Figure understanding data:
----------

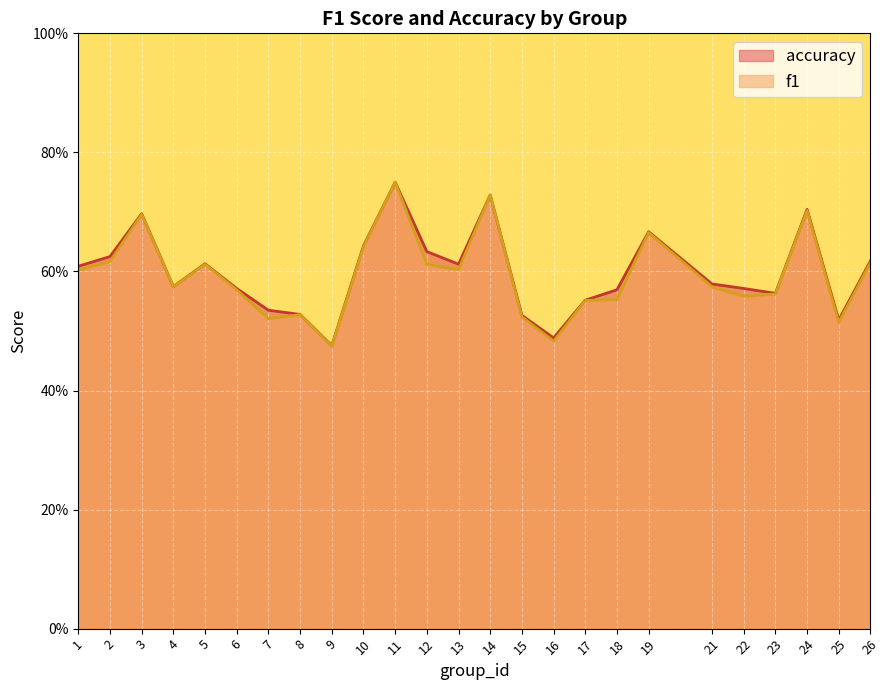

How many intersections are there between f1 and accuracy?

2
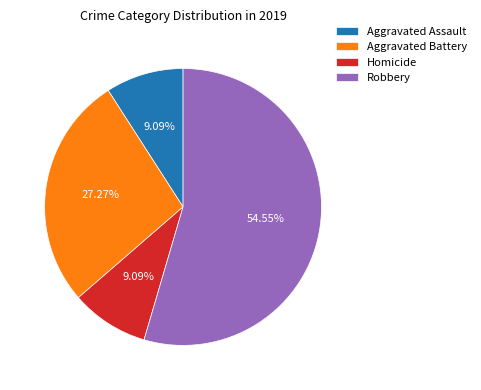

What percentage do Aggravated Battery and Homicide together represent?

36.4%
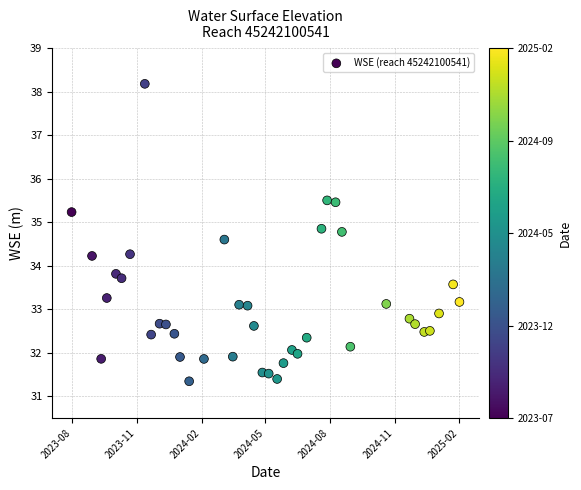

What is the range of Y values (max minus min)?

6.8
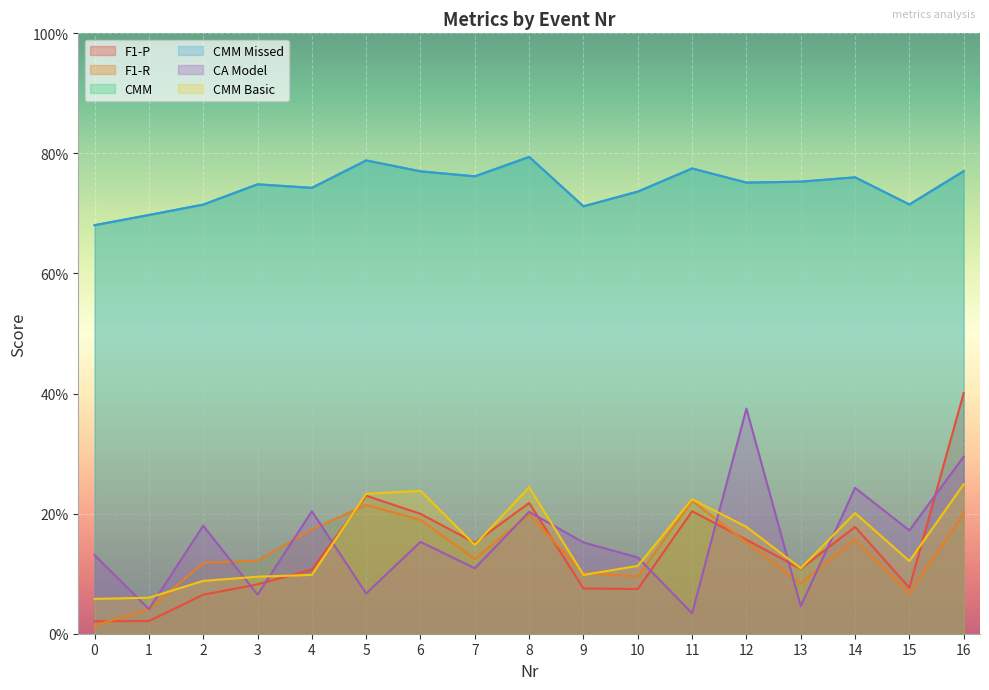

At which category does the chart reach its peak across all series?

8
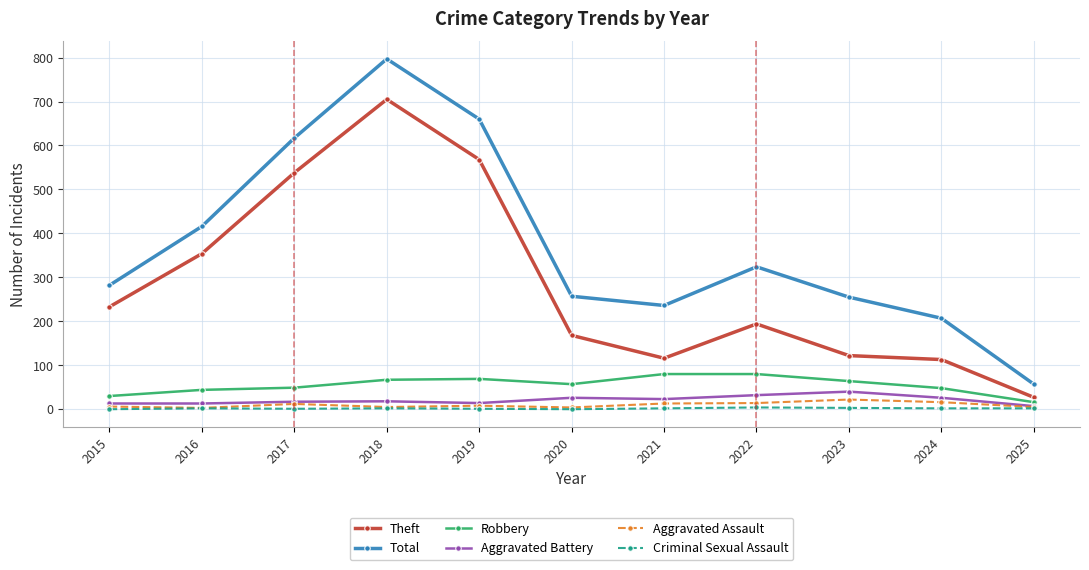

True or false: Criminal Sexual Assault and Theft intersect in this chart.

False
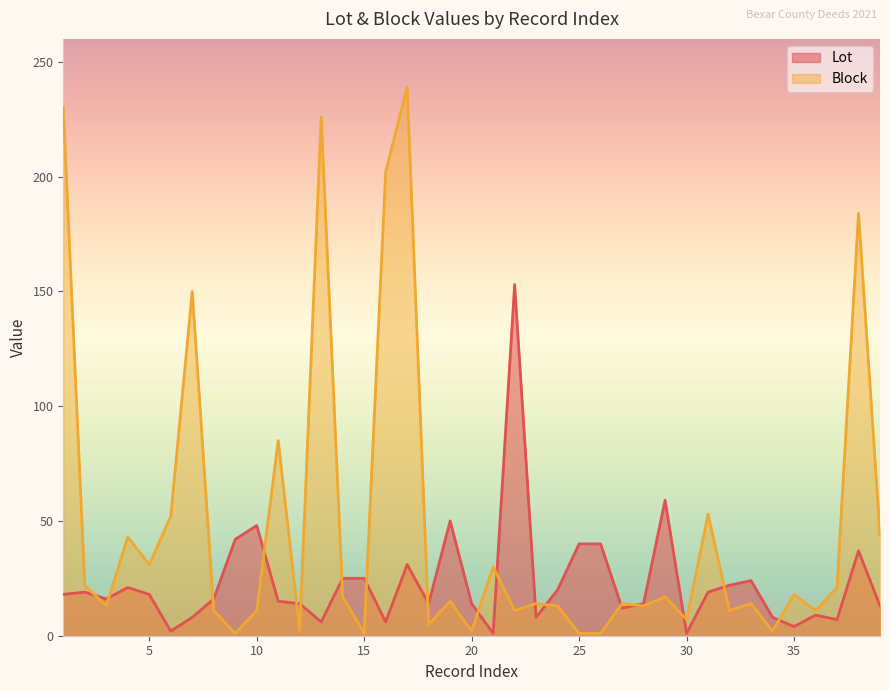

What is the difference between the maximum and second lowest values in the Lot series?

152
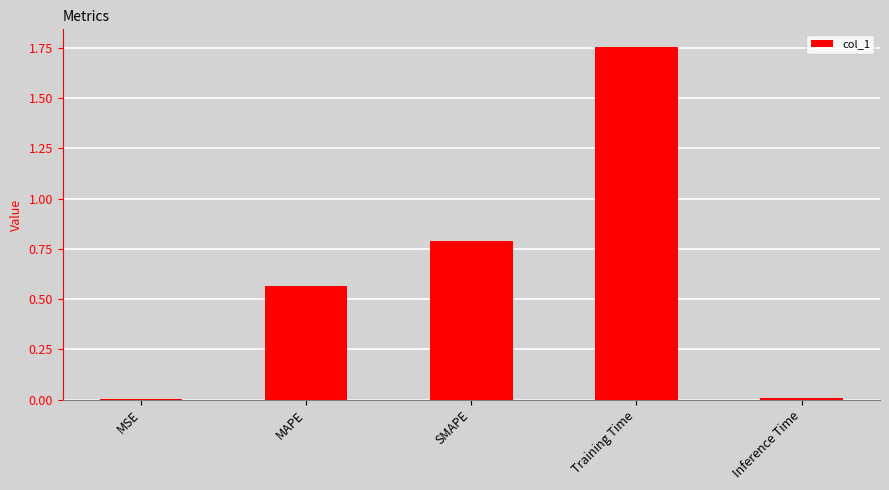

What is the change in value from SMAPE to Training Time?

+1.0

----------

:: EXERCISE BRIEF ::
Please return everything from the line containing "What is the range" down to the end of the data, word for word and without the pictures.

:: EXERCISE RESULT ::
What is the range of Y values (max minus min)?

6.8

At which category does the chart reach its peak across all series?

8

True or false: Criminal Sexual Assault and Theft intersect in this chart.

False

What is the difference between the maximum and second lowest values in the Lot series?

152

What is the change in value from SMAPE to Training Time?

+1.0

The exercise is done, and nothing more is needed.